Beijing-based China Asset Management Co., one of the nation’s leading fund managers, went to the markets with all guns blazing in the past year. Among its achievements, it launched a record 20-plus new funds, covering a range of strategies from money markets to bond funds to balanced funds. The result: a record 70 percent increase in assets under management.
With $158 billion in AUM as of March 31, China AMC rises a notch to No. 1 in亚博赞助欧冠’s annual ranking of the Middle Kingdom’s top 20 fund managers. “We launched more than 20 funds through September — with the vast majority achieving positive returns, with the highest yield being more than 20 percent for investors — this was a key reason behind our success, says China AMC’s chief executive officer, Tang Xiaodong.
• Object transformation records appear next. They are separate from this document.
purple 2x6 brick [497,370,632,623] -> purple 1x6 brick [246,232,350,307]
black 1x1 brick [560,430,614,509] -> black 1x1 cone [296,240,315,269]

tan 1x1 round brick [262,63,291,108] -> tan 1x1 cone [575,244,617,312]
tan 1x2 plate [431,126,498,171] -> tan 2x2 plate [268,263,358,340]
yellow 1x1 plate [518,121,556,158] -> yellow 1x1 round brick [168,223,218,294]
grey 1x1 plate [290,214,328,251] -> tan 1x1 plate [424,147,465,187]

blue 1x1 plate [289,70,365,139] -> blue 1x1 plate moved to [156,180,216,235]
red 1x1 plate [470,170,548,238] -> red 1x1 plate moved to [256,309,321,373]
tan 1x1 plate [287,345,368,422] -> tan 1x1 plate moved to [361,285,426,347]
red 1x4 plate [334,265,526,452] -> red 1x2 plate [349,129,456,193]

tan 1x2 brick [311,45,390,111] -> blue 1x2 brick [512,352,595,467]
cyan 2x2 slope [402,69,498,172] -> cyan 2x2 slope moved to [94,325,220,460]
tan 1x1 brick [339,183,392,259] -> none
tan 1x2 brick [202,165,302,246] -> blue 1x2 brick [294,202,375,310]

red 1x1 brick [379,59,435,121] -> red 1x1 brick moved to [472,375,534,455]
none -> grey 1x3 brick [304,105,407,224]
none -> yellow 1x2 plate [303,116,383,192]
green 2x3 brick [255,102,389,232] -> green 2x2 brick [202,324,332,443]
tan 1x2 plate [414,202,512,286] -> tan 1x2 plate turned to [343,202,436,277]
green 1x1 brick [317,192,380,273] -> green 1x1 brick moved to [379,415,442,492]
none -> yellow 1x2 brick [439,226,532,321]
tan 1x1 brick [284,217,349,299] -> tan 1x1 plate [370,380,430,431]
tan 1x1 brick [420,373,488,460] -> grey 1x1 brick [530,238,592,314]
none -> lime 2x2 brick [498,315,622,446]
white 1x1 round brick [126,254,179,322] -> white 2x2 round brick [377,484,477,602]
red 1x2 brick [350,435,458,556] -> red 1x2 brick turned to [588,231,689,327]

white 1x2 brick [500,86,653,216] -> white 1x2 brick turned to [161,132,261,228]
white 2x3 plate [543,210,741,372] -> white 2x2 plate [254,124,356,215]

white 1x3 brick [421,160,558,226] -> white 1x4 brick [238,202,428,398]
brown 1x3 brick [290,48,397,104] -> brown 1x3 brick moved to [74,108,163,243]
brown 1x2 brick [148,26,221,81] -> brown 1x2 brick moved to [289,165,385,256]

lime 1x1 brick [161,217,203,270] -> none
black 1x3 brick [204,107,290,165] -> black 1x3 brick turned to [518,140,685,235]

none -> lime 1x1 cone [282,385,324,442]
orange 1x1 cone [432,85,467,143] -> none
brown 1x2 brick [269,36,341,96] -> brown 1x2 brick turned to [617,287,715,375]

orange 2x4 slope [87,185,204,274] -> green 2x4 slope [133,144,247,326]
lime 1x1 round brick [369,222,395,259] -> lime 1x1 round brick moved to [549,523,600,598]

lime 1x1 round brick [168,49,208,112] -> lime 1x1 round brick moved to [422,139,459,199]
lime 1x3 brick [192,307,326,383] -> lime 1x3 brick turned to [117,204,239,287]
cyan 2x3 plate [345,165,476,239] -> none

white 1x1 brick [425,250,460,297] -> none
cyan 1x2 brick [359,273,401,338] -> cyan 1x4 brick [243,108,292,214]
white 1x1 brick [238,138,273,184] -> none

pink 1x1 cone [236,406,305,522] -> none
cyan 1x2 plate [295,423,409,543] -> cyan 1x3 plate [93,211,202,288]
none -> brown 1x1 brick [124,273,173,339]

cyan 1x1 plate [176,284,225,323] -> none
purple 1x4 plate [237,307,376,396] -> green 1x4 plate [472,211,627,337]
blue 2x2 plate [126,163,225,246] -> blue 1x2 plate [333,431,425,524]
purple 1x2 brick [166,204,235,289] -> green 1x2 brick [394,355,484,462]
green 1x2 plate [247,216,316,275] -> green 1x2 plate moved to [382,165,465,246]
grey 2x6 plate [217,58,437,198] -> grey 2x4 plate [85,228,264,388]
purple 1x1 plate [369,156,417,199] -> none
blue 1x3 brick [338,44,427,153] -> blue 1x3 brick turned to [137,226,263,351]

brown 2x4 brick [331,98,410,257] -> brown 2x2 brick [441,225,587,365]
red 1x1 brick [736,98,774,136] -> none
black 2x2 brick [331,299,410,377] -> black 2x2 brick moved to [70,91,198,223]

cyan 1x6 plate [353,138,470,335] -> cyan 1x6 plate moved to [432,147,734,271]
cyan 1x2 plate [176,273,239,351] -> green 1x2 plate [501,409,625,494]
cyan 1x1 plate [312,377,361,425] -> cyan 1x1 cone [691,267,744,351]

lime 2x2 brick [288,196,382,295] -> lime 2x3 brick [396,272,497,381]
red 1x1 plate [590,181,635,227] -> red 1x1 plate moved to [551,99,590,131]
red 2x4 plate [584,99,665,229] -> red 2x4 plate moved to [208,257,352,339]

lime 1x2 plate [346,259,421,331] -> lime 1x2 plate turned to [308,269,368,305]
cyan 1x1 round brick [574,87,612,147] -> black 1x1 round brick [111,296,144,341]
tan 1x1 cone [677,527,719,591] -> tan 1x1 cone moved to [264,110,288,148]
Tang remains optimistic about the year ahead, especially with the Chinese government about to launch a stock trading program that allows investors in Shenzhen and Hong Kong to trade in each other’s markets, the second such cross-border program after the 2014 launch of the Hong Kong-Shanghai Stock Connect that gives investors mutual access.
亚博赞助欧冠, which has been ranking China’s top 20 fund managers by AUM since 2005, aims to showcase the industry as it matures. As of March 31, the top 20 funds managed combined AUM of $1.1 trillion, up 28 percent from the $849 billion of the previous year. With $1.1 trillion, the top 20 control roughly a sixth of China’s $6.2 trillion retail and high-net-worth investing market, according to Shanghai-based research firm Z-Ben Advisors.
“The biggest trend over the 12 months in this industry was the strong rise of the institutional business,” says Ivan Shi, director at Z-Ben Advisors, noting that much of the growth in AUM came from banks’ mandates to segregated account products, especially fixed-income portfolios, as well as investments into bond mutual funds. Shi also notes that many managers have also been offering more offshore investment products — funds that utilize the stock connect program.
ICBC Credit Suisse Asset Management Co., a joint venture between China’s largest retail bank and the Swiss banking giant, saw its AUM rise 50 percent in the 12 months through March 31, helping the firm leap to No. 2 from No. 8 last year. The firm achieved its success on the back of investing in research, with the establishment of 12 investment and ten research centers, venues where it trains its analysts and fund managers.
Fan Yue, the chief product officer of Guangzhou-based E Fund Management Co., also notes that investing in new product development is critical to success. “The company will continue to introduce new fund products in the country to meet the needs of investors,” says Fan, noting that the company launched 26 new products, helping E Fund’s AUM grow 7 percent to $72 billion in the 12 months through March 31. Fan, however, acknowledges the firm must strive even harder in the coming year as E Fund’s ranking fell a notch to No. 5 in the China 20. “The company is actively grasping the investment opportunities brought by Shenzhen-Hong Kong-Shanghai connects and strives to research and design new products to meet the needs of investors,” he adds.
中国资产管理公司(China AMC)的唐骏认为,从中期来看,该行业只有上升势头。随着人民币在十月正式纳入国际货币基金组织的特别提款权篮子,以及深圳-香港证券交易所的推出,唐表示,内地股市或A股将被纳入摩根士丹利资本国际新兴市场指数的可能性很高。唐家璇表示:“如果真的加入,将吸引更多的全球基金进入中国股市和债券市场,这对整个行业来说可能只是一件好事。”。